For this, AI systems need to be transparent about the optimizations they’re aimed at and about their results, especially with regard to the critical values we want them to support. But we do not necessarily need their algorithms to be transparent. If a system is failing to meet its marks, it needs to be adjusted until it does. If it’s hitting its marks, explanations aren’t necessary.
But what optimizations should we the people impose? What critical constraints? These are difficult questions. If a Silicon Valley company is using AI to cull applications for developer positions, do we the people want to insist that the culled pool be 50 percent women? Do we want to say that it has to be at least equal to the percentage of women graduating with computer science degrees? Would we be satisfied with phasing in gender equality over time? Do we want the pool to be 75 percent women to help make up for past injustices? These are hard questions, but a democracy shouldn’t leave it to commercial entities to come up with answers. Let the public sphere specify the optimizations and their constraints.
But there’s one more piece of this. It will be cold comfort to the 5,000 people who die in AV accidents that 32,000 people’s lives were saved. Given the complexity of transient networks of autonomous vehicles, there may well be no way to explain why it was your Aunt Ida who died in that pile-up. But we also would not want to sacrifice another 1,000 or 10,000 people per year in order to make the traffic system explicable to humans. So, if explicability would indeed make the system less effective at lowering fatalities, then no-fault social insurance (governmentally-funded insurance that is issued without having to assign blame) should be routinely used to compensate victims and their families. Nothing will bring victims back, but at least there would be fewer Aunt Ida’s dying in car crashes.

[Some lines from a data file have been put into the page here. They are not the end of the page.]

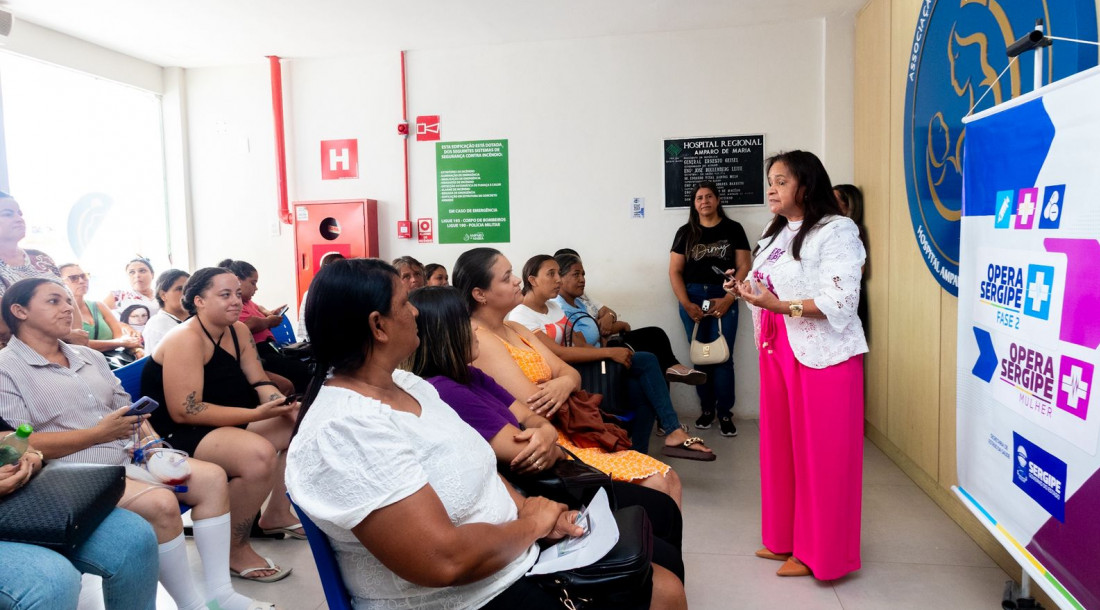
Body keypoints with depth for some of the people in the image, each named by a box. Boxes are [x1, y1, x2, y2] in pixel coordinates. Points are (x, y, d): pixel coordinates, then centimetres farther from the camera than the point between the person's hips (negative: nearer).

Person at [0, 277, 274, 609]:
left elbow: (125, 407, 18)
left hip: (129, 457, 8)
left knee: (213, 477, -8)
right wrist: (98, 433, -15)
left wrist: (149, 437, -3)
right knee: (160, 502, -30)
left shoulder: (88, 356, 18)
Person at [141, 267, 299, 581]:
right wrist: (256, 414, -30)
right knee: (259, 454, -33)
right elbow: (184, 411, -26)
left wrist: (286, 407, -18)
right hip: (179, 435, -9)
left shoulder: (239, 330, 5)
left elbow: (259, 383, 4)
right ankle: (235, 548, -11)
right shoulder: (186, 339, -21)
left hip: (229, 423, 9)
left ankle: (276, 512, 18)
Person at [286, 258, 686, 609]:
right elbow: (445, 561, -30)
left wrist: (529, 508, -6)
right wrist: (531, 524, -14)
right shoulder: (344, 432, -26)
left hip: (516, 554, 8)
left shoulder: (407, 383, 4)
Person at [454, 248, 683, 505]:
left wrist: (564, 384, -14)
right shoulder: (477, 339, -13)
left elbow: (570, 373, 10)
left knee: (668, 478, -1)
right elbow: (535, 408, -20)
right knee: (653, 486, -16)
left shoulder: (516, 330, 16)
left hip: (569, 435, 9)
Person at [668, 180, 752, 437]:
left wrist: (728, 299, -10)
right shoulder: (685, 232, 9)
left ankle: (725, 414, 5)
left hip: (724, 298, -2)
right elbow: (674, 271, 5)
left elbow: (744, 267, 1)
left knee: (723, 357, -5)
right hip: (692, 298, 2)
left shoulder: (733, 229, 6)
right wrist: (686, 304, -6)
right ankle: (706, 409, 17)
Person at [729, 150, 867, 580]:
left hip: (821, 355, -8)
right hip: (778, 352, 8)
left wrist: (780, 305, -27)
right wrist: (747, 290, 1)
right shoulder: (775, 233, 16)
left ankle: (818, 551, 15)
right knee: (781, 445, 12)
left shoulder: (836, 232, -11)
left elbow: (840, 301, -19)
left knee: (819, 452, 1)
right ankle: (785, 538, 26)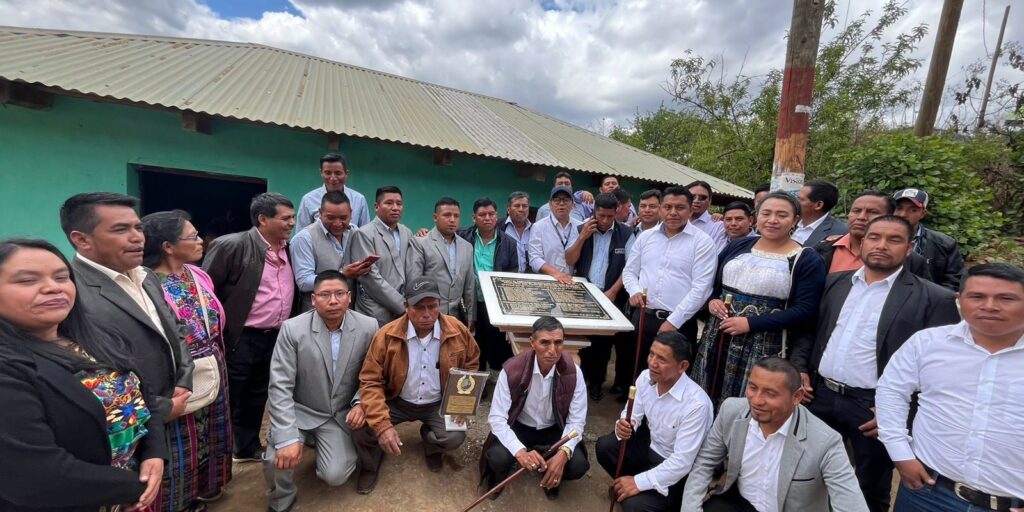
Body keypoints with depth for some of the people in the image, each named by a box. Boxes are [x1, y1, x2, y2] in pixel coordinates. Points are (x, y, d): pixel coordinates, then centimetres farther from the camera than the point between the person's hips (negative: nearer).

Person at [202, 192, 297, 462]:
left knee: (257, 397, 20)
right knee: (229, 400, 9)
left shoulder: (289, 248, 5)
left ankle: (248, 448, 37)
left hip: (276, 337, 6)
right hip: (240, 339, -6)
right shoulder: (231, 245, -14)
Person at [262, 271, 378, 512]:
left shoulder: (368, 327, -13)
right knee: (278, 460, -24)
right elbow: (280, 387, -17)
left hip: (340, 414, 1)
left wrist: (361, 403, -16)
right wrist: (288, 438, -24)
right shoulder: (292, 329, -18)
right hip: (299, 411, 0)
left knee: (335, 476, -12)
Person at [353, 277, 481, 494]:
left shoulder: (457, 331, -16)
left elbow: (471, 364, 3)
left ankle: (431, 445, 20)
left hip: (438, 403, 1)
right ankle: (370, 466, 17)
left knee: (455, 437, -22)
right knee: (361, 426, -21)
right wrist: (382, 425, -26)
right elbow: (370, 381, -17)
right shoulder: (387, 335, -21)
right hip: (397, 401, 0)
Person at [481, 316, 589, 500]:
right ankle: (499, 476, 12)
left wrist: (563, 453, -34)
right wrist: (520, 451, -39)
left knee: (578, 465, -23)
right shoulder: (512, 370, -25)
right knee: (497, 458, -28)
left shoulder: (573, 373, -20)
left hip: (554, 431, 2)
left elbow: (576, 420, -15)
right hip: (518, 428, -1)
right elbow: (497, 418, -23)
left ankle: (551, 476, 15)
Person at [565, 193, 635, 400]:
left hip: (612, 297, -1)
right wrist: (583, 237, -12)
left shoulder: (626, 233, -2)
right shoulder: (582, 229, 3)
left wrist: (612, 291, -10)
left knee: (604, 341, 7)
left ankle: (596, 381, 25)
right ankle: (581, 377, 26)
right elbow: (569, 261, -1)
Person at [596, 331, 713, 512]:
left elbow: (682, 462, -29)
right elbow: (633, 415, 1)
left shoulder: (697, 404, -32)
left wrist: (639, 482, -26)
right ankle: (627, 484, 18)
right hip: (650, 445, 6)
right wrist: (623, 426, -24)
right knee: (604, 446, -6)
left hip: (677, 469, -6)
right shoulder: (646, 377, -14)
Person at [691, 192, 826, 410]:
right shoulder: (737, 245, 9)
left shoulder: (807, 259, -4)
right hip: (717, 338, 4)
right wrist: (712, 301, -5)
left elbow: (804, 311, -11)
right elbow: (711, 282, 16)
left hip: (764, 347, -4)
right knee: (706, 402, 10)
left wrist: (751, 324, -17)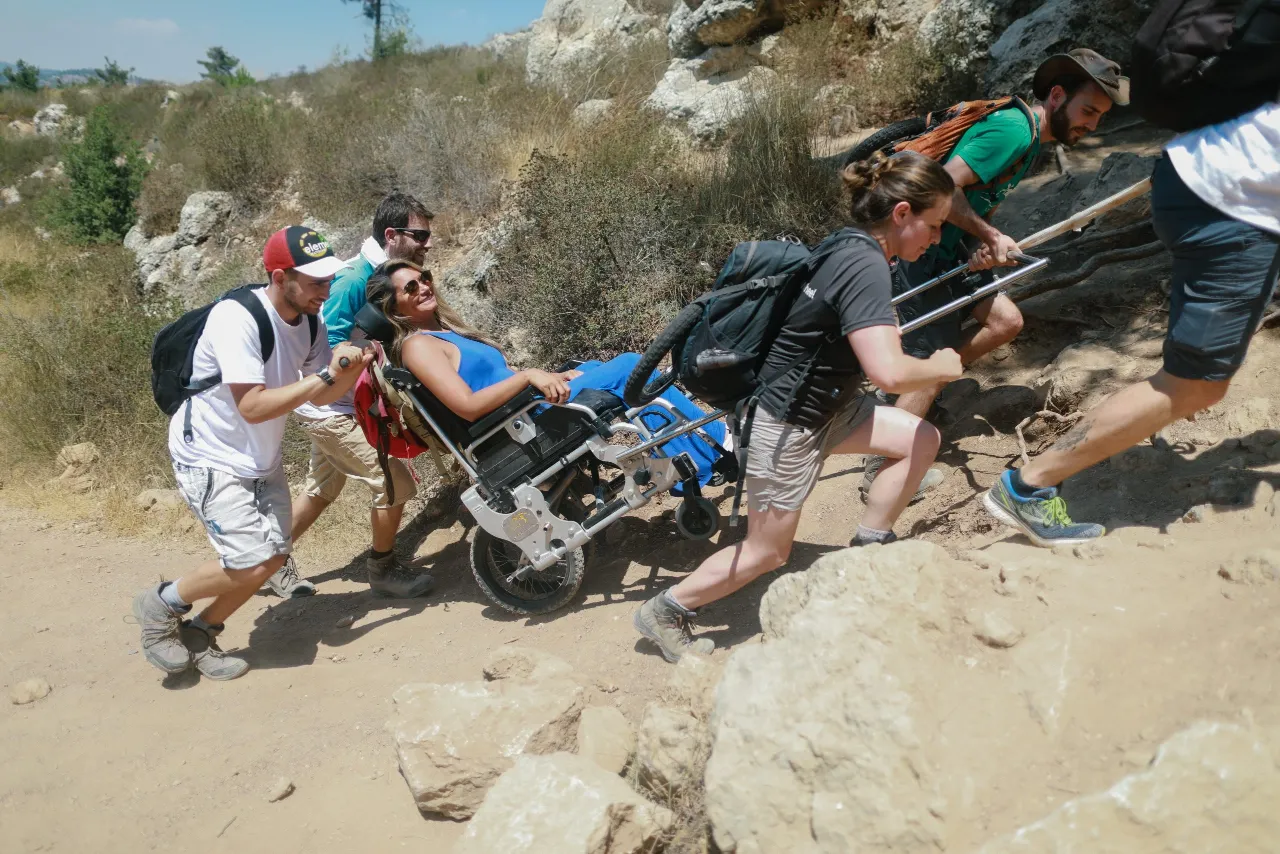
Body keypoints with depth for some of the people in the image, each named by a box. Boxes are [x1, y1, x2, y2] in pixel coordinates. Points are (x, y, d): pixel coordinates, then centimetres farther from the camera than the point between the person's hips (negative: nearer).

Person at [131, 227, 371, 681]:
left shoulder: (310, 321, -4)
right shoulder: (236, 318, -27)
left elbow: (318, 397, 2)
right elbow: (252, 406, -32)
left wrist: (352, 368, -18)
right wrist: (326, 374, -32)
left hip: (262, 460, 8)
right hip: (211, 459, -8)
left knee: (274, 556, 5)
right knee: (250, 563, -16)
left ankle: (199, 634, 25)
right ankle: (161, 604, 11)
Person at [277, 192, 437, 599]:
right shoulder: (355, 279, -24)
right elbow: (330, 352, -25)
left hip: (339, 406, 10)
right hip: (329, 407, -10)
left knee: (322, 489, 22)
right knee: (395, 484, -8)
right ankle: (383, 568, 13)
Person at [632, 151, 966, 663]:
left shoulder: (849, 246, 1)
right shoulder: (864, 266, -27)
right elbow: (888, 372, -38)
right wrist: (942, 368, -18)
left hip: (823, 402, 9)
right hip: (786, 423, -9)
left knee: (920, 441, 8)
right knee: (767, 552, 5)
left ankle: (867, 550, 20)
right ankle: (665, 612, 20)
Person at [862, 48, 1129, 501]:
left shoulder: (1028, 135, 14)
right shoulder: (1014, 129, -18)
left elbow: (982, 205, 11)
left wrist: (986, 248, -9)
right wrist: (990, 236, -17)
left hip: (948, 253, 9)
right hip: (921, 253, -9)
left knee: (1006, 321, 8)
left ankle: (907, 389, 12)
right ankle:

There are good reasons to move to this sort of governance: It lets us benefit from AI systems that have advanced beyond the ability of humans to understand them.
It focuses the discussion at the system level rather than on individual incidents. By evaluating AI in comparison to the processes it replaces, we can perhaps swerve around some of the moral panic AI is occasioning.
It treats the governance questions as societal questions to be settled through existing processes for resolving policy issues.
And it places the governance of these systems within our human, social framework, subordinating them to human needs, desires, and rights.